### Passage shown:
□ □ □ □
Capture Kill Release is 2017’s entry into found footage romance horror. That’s a thing, right? It’s a bit splatter-y, it’s a bit slasher-y, and it’s also a bit commitment-y so there’s something here to get under almost anyone’s skin. If you’re willing to suspend some disbelief about the situation these characters are in, there’s some meaty stuff here to discuss. You’ll get why that’s a joke later. Check out the our podcast discussion of the movie, the movie’s trailer below, and my spoiler-filled lowdown if any of this strikes your fancy.
Reviewed by: Mark
Okay as I said before, here there be spoilers. You’ve been warned. CKR opens by introducing us to the two main characters: Jenn and Farhang. They’re a married couple that want to spend more time together. Here’s the thing, though: Jenn is a goddamn fucking lunatic who wants to kill people to death in their basement. She has this whole monologue about how she wants the victim to be aware of what is happening to them and all that. Real choice level fucked up shit… but I guess it makes her happy so Farhang goes with it.
After they go through their various selection processes (which, PSA, involve killing a cat) there’s a bit of… well, let’s call it a miscommunication. Jenn invites and poisons-but-says-she-doesn’t-poison a happy go lucky homeless guy named Gary that she met on the street. Farhang gets home at the point where it’s essentially too difficult to turn the ship around so they kill the guy in their basement and then dismember him in their bathtub. It’s too bad, too. We liked Gary.
Farhang was not down with that shit. You get the sense that he only stuck around because he was pretty sure this was all supposed to be hypothetical, but the movie never really fleshes that out. He and Jenn continue to grow apart as she insists that they keep filming everything. The whole movie culminates in Jenn going wildly off-script once again and kidnapping two schlemiels that she had an earlier run in with. After killing the first one, her and Farhang struggle over the hammer and she accidentally hits herself hard enough with it to cave her own skull in. It made about as much sense on screen as that sentence just did. The movie ends with a monologue from Farhang as the united Canadian Emergency Authorities come to the scene.
□ □ □ □
### Source information:
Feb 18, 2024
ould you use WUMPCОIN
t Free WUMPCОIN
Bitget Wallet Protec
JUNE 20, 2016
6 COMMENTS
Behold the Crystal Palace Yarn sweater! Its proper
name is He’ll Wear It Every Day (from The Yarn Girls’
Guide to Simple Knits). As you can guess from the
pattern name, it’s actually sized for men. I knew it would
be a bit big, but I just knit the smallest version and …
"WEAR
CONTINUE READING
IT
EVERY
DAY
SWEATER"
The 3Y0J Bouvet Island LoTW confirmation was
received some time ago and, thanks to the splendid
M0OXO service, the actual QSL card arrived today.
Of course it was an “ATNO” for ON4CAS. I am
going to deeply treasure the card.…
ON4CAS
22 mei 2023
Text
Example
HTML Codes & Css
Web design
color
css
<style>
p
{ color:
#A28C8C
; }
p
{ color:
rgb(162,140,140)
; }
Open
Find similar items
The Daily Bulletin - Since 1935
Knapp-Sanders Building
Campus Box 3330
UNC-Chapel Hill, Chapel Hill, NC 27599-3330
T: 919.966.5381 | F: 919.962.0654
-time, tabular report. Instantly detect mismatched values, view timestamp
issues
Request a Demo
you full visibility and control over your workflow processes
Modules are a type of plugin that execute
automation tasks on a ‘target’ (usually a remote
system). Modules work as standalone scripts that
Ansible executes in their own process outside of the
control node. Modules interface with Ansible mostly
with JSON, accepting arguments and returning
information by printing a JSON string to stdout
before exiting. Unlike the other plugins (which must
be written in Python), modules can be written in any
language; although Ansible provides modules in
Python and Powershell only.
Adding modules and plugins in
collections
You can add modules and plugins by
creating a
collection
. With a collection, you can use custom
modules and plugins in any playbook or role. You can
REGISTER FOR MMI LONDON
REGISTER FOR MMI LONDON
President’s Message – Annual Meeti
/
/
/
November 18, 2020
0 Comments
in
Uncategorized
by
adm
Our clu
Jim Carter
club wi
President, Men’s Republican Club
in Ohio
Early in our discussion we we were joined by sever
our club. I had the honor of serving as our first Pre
□ □ □ □
### Instruction A:
In the Capture Kill Release review, what is the name of the homeless man Jenn brings home?
### Instruction B:
Can you pick up the Capture Kill Release review where it stops and keep it going?
The records aren't needed for anything here.

### Answer section A:
Gary.

### Answer section B:
What the Movie Does Right
One of this movie’s strengths is definitely the acting jobs displayed by the 2.5 main characters. I’m including Gary the lovable hobo as a half character here because he’s only on-screen for a fraction of time compared to the other two but still does a bang up job. With these tight fishbowl-esque found footage movies you really have to have actors who can portray their characters and, with the exception of a few minor scenes, Jenn and Farhang (that’s their actual real-life names too) really kill it. Get it? Kill it. Like they did well but they’re also murders? Man I’m good at this writing thing.
Another thing to note is that this movie has some of the better blood-and-guts effects you’ll see this year. There’s a scene where they have to dismember a body in their bathtub using a sawzall and the blood spray and miscellaneous viscera are on point… at least I assume it’s on point. I don’t really have a good point of reference. All that being said it seems like the special effects were all done by a single person, which is bordering on unfathomable.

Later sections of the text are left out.